▶ **Testo da leggere**:
==========
Recensione Chainsaw Man – La prima stagione non si scorda mai

Se siete appassionati della cultura pop orientale, sicuramente il nome Tatsuki Fujimoto non vi sarà nuovo, soprattutto per due motivi chiamati Fire Punch e Chainsaw Man, quest’ultimo ancora in corso d’opera. Il battle shonen di Fujimoto porta con sé follia, comicità, erotismo, sangue, ma anche temi più profondi, fino a sfociare in una sottile – quanto percettibile – critica sociale.

Negli ultimi anni, il giovane mangaka giapponese è diventato sempre più celebre grazie alla diffusione della sua opera, inizialmente serializzata nel formato cartaceo sulla rivista Shonen Jump per poi passare alla versione digitale su Shonen Jump+. Successivamente, grazie a un immenso potenziale di vendite, la serie ha ricevuto un adattamento anime da parte dello studio MAPPA, trasmesso da TV Tokyo nel 2022 e qualche settimana dopo da Crunchyroll, che ne detiene i diritti di trasmissione al di fuori dell’Asia.

Come i fan già sapranno, l’uscita del lungometraggio sequel “Reze Arc Movie” nelle sale cinematografiche è sempre più vicina, come ci ricorda lo stesso trailer pubblicato lo scorso dicembre. Per coloro che invece non fossero al passo con questo capolavoro, facciamo un passo indietro e parliamo dei primi dodici episodi della serie, dei quali possiamo già anticipare che ne consigliamo caldamente la visione.
==========
▶ **Dati**:
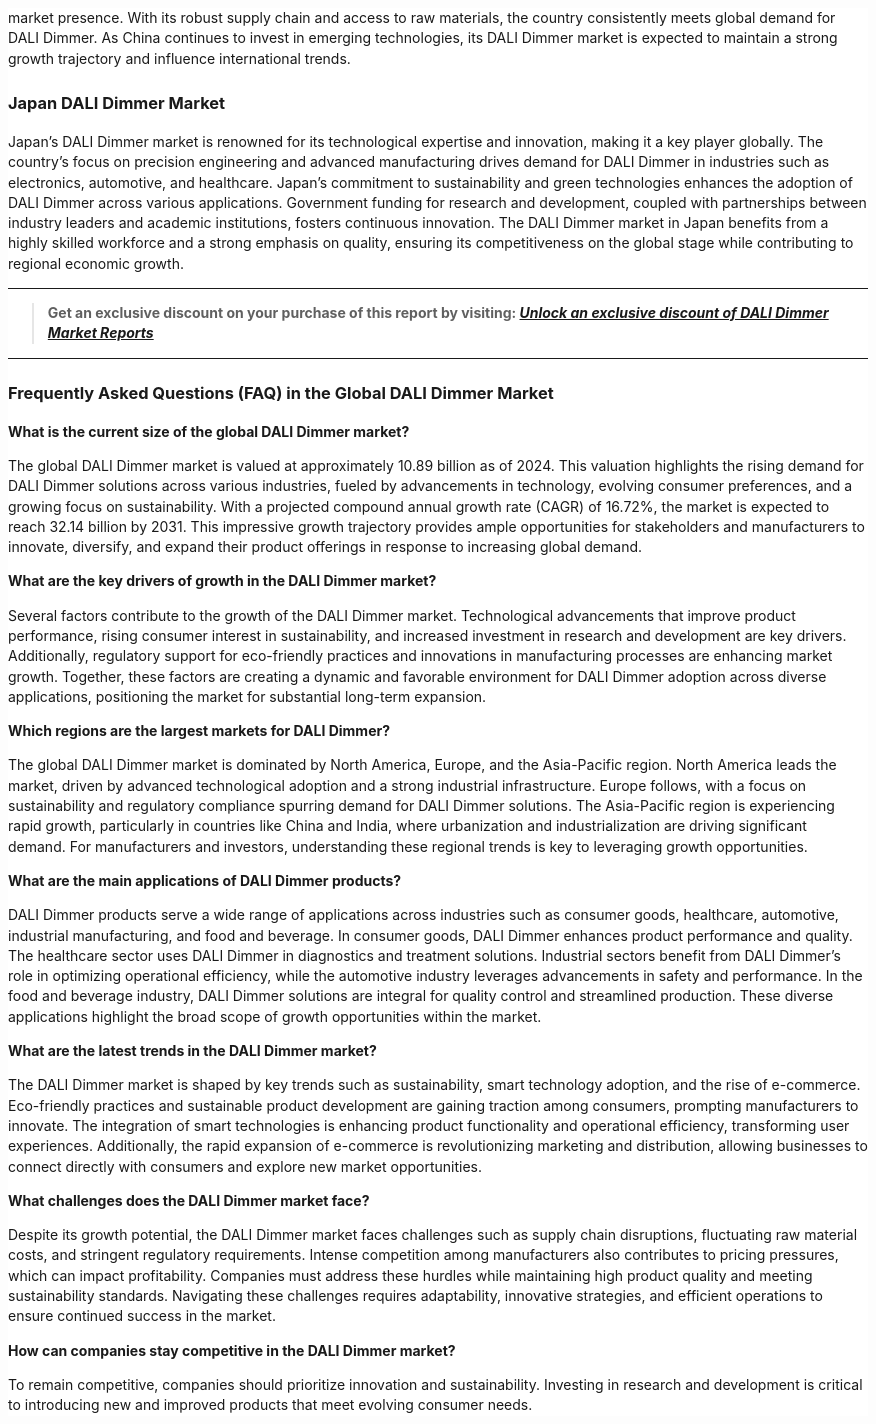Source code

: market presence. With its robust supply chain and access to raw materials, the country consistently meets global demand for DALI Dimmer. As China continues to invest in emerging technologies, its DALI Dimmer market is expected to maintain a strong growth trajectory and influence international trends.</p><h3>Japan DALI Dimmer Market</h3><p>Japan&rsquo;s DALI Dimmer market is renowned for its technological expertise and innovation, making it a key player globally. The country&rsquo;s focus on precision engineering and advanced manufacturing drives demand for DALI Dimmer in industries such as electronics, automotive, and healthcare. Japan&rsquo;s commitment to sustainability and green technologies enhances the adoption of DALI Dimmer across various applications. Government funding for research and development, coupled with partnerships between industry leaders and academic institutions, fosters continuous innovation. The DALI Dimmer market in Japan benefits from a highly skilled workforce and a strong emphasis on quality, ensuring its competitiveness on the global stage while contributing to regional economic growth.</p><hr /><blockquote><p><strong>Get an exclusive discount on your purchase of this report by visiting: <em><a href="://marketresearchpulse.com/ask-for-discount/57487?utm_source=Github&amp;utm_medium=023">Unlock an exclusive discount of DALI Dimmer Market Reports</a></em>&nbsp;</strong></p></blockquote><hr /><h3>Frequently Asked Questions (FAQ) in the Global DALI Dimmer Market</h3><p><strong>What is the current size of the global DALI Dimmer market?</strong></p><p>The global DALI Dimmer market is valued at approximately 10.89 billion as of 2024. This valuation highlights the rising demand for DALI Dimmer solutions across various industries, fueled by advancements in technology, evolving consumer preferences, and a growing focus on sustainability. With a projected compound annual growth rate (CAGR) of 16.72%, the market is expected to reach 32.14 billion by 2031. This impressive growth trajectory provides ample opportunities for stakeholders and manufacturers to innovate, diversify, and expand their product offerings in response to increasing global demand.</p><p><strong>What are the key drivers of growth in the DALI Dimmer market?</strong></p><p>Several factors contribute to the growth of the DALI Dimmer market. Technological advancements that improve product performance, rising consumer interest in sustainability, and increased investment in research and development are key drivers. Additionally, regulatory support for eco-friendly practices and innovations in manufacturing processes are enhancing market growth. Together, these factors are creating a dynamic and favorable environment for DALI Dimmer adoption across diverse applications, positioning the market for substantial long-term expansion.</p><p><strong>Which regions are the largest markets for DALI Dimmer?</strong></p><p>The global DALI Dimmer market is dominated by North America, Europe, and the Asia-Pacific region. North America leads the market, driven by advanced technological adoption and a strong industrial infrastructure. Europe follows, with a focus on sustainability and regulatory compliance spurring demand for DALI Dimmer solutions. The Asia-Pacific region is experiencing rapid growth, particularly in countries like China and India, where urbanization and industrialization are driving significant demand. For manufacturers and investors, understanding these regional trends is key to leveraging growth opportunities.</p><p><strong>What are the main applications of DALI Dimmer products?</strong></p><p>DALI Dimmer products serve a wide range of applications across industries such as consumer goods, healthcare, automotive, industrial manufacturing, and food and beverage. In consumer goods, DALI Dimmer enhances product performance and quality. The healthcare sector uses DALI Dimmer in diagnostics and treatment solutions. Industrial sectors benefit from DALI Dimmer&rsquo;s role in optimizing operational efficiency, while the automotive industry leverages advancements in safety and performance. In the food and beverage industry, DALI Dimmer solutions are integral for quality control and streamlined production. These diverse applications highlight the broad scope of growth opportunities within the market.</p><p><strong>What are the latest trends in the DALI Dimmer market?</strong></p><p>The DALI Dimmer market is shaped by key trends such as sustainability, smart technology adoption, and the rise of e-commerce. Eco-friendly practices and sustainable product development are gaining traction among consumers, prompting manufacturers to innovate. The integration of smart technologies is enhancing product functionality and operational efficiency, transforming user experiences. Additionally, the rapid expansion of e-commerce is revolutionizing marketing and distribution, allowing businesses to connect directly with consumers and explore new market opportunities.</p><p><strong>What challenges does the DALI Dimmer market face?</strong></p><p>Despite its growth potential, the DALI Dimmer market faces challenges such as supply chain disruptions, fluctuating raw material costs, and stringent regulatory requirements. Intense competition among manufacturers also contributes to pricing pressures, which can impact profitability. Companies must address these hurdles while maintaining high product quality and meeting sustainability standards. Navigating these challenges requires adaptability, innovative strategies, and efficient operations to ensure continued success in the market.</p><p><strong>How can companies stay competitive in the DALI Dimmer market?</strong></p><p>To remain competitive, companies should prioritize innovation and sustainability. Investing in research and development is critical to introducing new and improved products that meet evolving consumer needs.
==========
▶ **Compiti da svolgere**:
1. Secondo la recensione di Chainsaw Man, quale studio ha realizzato l'adattamento anime della serie?
2. Per favore, prosegui la recensione di Chainsaw Man dopo la sua ultima frase.

▶ **Risposte ai compiti**:
1. Lo studio MAPPA.

2.
Vita da cani

Denji è un ragazzo di 16 anni che non ha molte pretese da parte della vita, se non dormire, mangiare e, perché no, riuscire a palpare il seno di una ragazza. Purtroppo per lui, la vita che sogna è lontana dal realizzarsi, visto che è sommerso di debiti nei confronti della yakuza, anche a causa del suicidio del padre avvenuto quando lui era ancora un bambino. 
Indebitato fino al collo, le giornate si svolgono in modo sempre uguale: sveglia, si salta la colazione, e si parte a cercare un lavoretto per cercare di sopravvivere. Per fortuna al suo fianco c’è un adorabile diavolo-cagnolino, Pochita, capace di trasformarsi in una motosega.

In seguito ad una serie di vicissitudini, Denji si ritrova in fin di vita e viene salvato proprio dal suo animale, divenendo in grado di trasformare qualsiasi parte del suo corpo in una lama di una motosega. Dopo essere quindi diventato un essere ibrido tra umano e diavolo, fa la conoscenza di Makima, una funzionaria della Pubblica Sicurezza che opera nel reparto Cacciatori di Diavoli.
Quest’ultima, colpita dalle sue abilità in combattimento, decide di inserirlo nella Quarta Divisione, un’unità sperimentale che impiega dei Devil Hunter per combattere i diavoli ostili. Sarà proprio qua che Denji farà la conoscenza di diversi compagni, tra cui il burbero Aki e Power, una diabolica quanto simpatica majin con la quale formerà un “disaster duo” degno di Josuke e Okuyasu in JoJo Parte 4.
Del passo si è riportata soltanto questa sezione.